Exercise requirements |
a) According to the footing inspection thread, which electrical code does north star say was adopted?
b) Transcribe the footing inspection thread from "There is specific" up to and including "a footing inspection.".
c) Using the footing inspection thread, decide whether each statement agrees with it, answering yes or no and quoting the deciding words: (i) Daddy-0- says an engineer must witness the concrete placement. (ii) Dennis says his area requires a concrete encased electrode. (iii) David Henderson says the ufer is done at the footing inspection.

Source passage |
"""

Required to be there and part of the footing inspection here..........


----------



## Dennis (Dec 3, 2013)

Around here many of the inspectors are certified in both areas and will inspect the concrete encased electrode when they do the footer inspection.  Some areas want to see it while others don't care.  Since our area does not require a concrete encased electrode many inspectors just accept that you did it correctly.  I always have it done before they inspect the footer and I hear some inspectors say to take a pic of it.


----------



## rnapier (Dec 3, 2013)

In NJ it is the responsibility of the Building Inspector to check with the footing inspection.


----------



## Daddy-0- (Dec 3, 2013)

We require that an engineer do the footing inspection by local ordinance. The engineer must look at the UFER connection and mark the location at the footing inspection. He/she must also witness the concrete placement because we have extremely expansive soil. We also check location at projection inspection.


----------



## fatboy (Dec 3, 2013)

Good to hear from you Daddy-O-...... :smile:


----------



## chris kennedy (Dec 4, 2013)

There is specific CEE inspection on our permits and done by the EI here in Fl for new structures and many additions.


----------



## ICE (Dec 4, 2013)

We are not specialty inspectors.  So we don't do special inspections.  Especially for uffers.  The regular inspectors (I don't know how the other guys do it but I eat prunes) look for it during a footing inspection.


----------



## David Henderson (Dec 6, 2013)

Required here. Ufer done at footing inspection.


----------



## north star (Dec 6, 2013)

~ ~ ~ ~

Not required here unless on a commercial project and the RDP

specified it in their plans......Even then , it is a crap shoot for

actual installation and moreso for a "correct" installation.

*~ ~ ~ ~*


----------



## ICE (Dec 6, 2013)

north star said:
			
		

> ~ ~ ~ ~Not required here unless on a commercial project and the RDP
> 
> specified it in their plans......Even then , it is a crap shoot for
> 
> ...


What do you have for an electrical code?


----------



## jar546 (Dec 6, 2013)

ICE said:
			
		

> What do you have for an electrical code?


I second that inquiry Sir


----------



## north star (Dec 7, 2013)

*~ ~ ~ ~*

The `08 NEC is what was adopted, but not too much

enforced.........The "powers that be" [ political & some

contractors ] aren't much on compliance,  unless it

is convenient or profitable for them.



*~ ~ ~ ~*


----------



## jar546 (Dec 7, 2013)

north star said:
			
		

> *~ ~ ~ ~*The `08 NEC is what was adopted, but not too much
> 
> enforced.........The "powers that be" [ political & some
> 
> ...


Sorry to hear that.  Pretty sad that happens for whatever reasons that enforcement takes a back seat to incompetence and ignorance.

"""

Saved entries:
"""

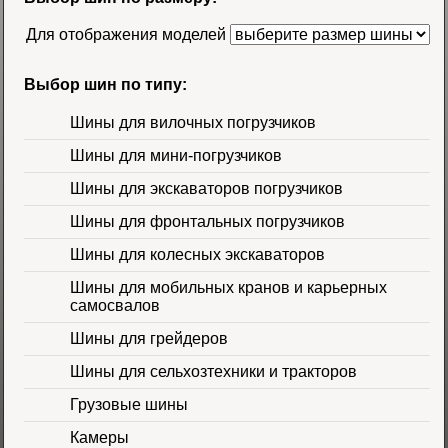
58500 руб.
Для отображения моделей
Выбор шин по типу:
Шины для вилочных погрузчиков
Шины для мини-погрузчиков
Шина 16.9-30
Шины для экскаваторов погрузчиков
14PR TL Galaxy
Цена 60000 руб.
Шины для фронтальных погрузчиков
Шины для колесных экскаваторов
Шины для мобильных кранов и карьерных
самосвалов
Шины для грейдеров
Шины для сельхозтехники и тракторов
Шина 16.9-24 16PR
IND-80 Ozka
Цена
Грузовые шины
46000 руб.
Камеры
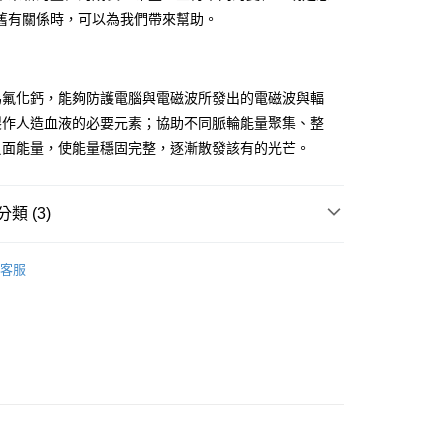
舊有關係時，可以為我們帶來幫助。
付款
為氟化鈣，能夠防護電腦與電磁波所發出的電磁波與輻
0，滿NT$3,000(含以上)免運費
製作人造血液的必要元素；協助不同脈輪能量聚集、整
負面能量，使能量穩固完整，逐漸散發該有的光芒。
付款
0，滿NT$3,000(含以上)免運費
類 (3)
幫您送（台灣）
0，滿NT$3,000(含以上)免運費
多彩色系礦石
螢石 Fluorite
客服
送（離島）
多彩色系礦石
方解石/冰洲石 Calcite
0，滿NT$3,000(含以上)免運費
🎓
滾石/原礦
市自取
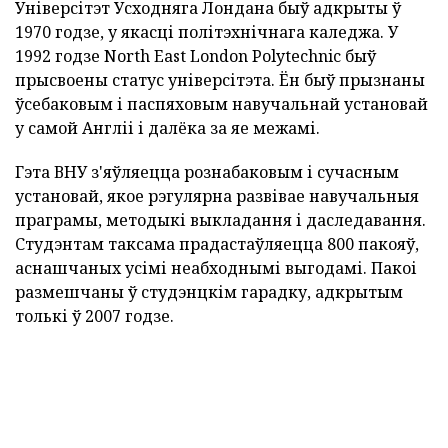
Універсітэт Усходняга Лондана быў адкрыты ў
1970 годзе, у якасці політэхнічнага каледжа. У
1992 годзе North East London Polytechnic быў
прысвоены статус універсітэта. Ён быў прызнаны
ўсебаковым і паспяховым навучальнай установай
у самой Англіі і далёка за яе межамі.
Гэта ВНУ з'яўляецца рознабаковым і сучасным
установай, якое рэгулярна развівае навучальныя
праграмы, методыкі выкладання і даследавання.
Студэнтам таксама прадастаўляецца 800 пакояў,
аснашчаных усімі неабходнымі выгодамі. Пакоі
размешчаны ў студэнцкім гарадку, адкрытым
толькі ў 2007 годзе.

"""
"""

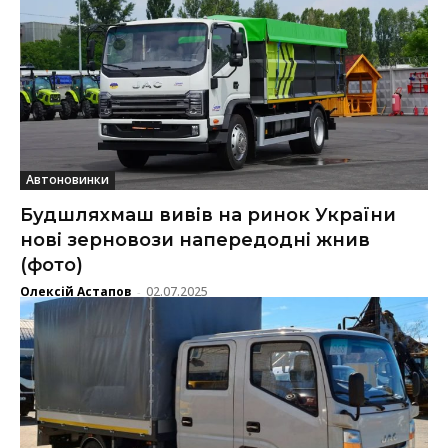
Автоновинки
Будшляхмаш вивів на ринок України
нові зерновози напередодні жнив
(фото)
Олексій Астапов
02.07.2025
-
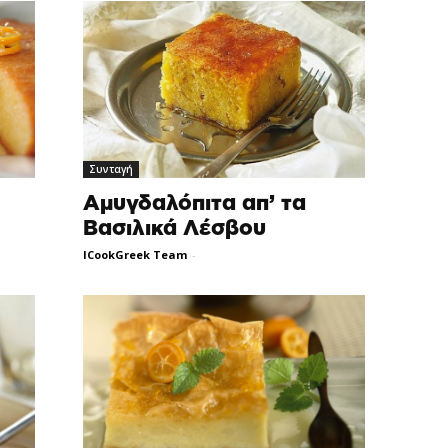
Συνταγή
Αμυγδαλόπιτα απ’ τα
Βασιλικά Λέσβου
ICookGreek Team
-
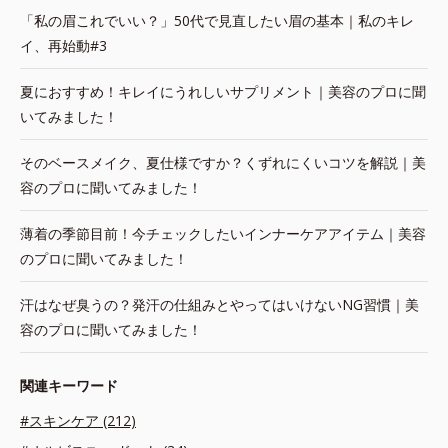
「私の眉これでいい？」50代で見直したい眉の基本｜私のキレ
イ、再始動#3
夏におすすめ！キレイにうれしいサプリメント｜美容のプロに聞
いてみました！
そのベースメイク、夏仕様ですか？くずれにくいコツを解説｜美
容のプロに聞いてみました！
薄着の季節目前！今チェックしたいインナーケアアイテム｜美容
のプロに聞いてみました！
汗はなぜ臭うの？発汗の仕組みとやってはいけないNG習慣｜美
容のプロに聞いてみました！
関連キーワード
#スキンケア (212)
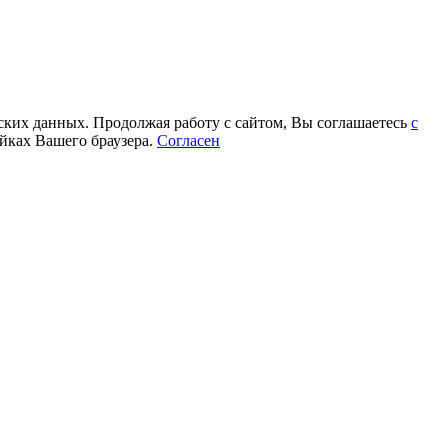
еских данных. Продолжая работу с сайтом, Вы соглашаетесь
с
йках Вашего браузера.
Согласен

"""
"""

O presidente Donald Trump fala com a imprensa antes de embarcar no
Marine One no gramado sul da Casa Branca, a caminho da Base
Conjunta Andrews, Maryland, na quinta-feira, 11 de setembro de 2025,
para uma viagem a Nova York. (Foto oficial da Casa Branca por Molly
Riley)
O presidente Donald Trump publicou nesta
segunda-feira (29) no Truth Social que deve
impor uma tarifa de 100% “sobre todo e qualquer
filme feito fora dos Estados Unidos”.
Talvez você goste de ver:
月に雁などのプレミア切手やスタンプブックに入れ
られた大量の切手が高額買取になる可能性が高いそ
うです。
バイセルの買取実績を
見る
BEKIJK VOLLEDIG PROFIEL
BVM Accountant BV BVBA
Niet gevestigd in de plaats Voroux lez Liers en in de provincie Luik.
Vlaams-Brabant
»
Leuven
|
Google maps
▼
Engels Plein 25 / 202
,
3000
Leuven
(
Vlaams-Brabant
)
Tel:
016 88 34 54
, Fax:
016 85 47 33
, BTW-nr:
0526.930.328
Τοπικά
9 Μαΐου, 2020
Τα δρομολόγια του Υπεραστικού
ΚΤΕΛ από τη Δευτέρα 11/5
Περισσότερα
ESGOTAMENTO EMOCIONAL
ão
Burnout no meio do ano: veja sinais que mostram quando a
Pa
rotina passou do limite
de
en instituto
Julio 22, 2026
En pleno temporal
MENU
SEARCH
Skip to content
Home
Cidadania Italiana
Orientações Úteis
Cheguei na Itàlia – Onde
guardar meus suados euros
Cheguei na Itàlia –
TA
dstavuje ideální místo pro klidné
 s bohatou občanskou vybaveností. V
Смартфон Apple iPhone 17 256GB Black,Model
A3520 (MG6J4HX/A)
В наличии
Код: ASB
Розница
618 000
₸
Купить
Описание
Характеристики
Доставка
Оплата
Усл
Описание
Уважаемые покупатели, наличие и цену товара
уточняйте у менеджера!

"""

Solutions in order |
a) The `08 NEC.

b)
There is specific CEE inspection on our permits and done by the EI here in Fl for new structures and many additions.


----------



## ICE (Dec 4, 2013)

We are not specialty inspectors.  So we don't do special inspections.  Especially for uffers.  The regular inspectors (I don't know how the other guys do it but I eat prunes) look for it during a footing inspection.

c)
(i) Yes: "He/she must also witness the concrete placement because we have extremely expansive soil."
(ii) No: "Since our area does not require a concrete encased electrode"
(iii) Yes: "Ufer done at footing inspection."